Imagine you trained a text-from-image reader, similarly to the one described in this article https://medium.com/analytics-vidhya/image-text-recognition-738a368368f5
Now you want to port the trained network, or at least the bottom CNN layers, to process huge images (large photograph with tiny street name in the corner. Or multiple street labels which can be found anywhere in the image). If the kernels are eg. 50x50 pixels, each having 200 features, and you shift-apply every 2 pixels... on a 4K image, it's a huge amount of processing.
What are the techniques to quickly throw away areas where surely there is nothing of interest, and only CNN-process the regions that have something promising on them?
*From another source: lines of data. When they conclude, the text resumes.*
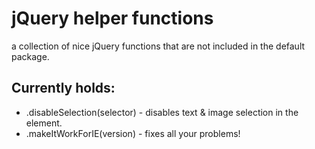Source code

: # jQuery helper functions #
a collection of nice jQuery functions that are not included in the default package.
## Currently holds: ##
- .disableSelection(selector) - disables text & image selection in the element.
- .makeItWorkForIE(version) - fixes all your problems!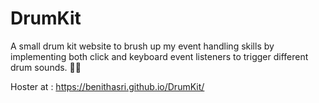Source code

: # DrumKit
A small drum kit website to brush up my event handling skills by implementing both click and keyboard event listeners to trigger different drum sounds. 🚀🥁

Hoster at : https://benithasri.github.io/DrumKit/
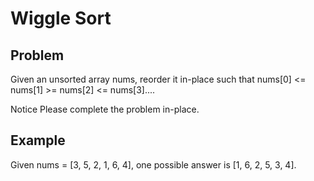 Wiggle Sort
===

## Problem

Given an unsorted array nums, reorder it in-place such that 
nums[0] <= nums[1] >= nums[2] <= nums[3]....


 Notice
Please complete the problem in-place.



## Example

Given nums = [3, 5, 2, 1, 6, 4], one possible answer is [1, 6, 2, 5, 3, 4].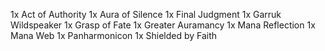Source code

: 1x Act of Authority
1x Aura of Silence
1x Final Judgment
1x Garruk Wildspeaker
1x Grasp of Fate
1x Greater Auramancy
1x Mana Reflection
1x Mana Web
1x Panharmonicon
1x Shielded by Faith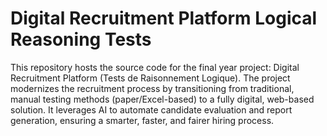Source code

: # Digital Recruitment Platform Logical Reasoning Tests
 This repository hosts the source code for the final year project: Digital Recruitment Platform (Tests de Raisonnement Logique). The project modernizes the recruitment process by transitioning from traditional, manual testing methods (paper/Excel-based) to a fully digital, web-based solution. It leverages AI to automate candidate evaluation and report generation, ensuring a smarter, faster, and fairer hiring process.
OR, eg. is there any technique whereby each layer downsamples,keeps interesting features, downsamples... AND in the end the thing won't be like grid-sensitive? (like if convolution-shift is too large, eg. kernel size/2, and feature is a couple of pixels off, doesn't fall on the grid) Is there a rule-of-thumb kernel_size / convolution_shift ratio people tend to plug in?
OR, is there a technique that works with layers of List<(object,position)> instead of float[with,height,feature]? Eg. I take a large photo, and want to find all letters in the photo. Then, knowing Collection<letter+position> find all street names, based only on the letters I found, I don't care about pixels, or a big piece of sky on that level.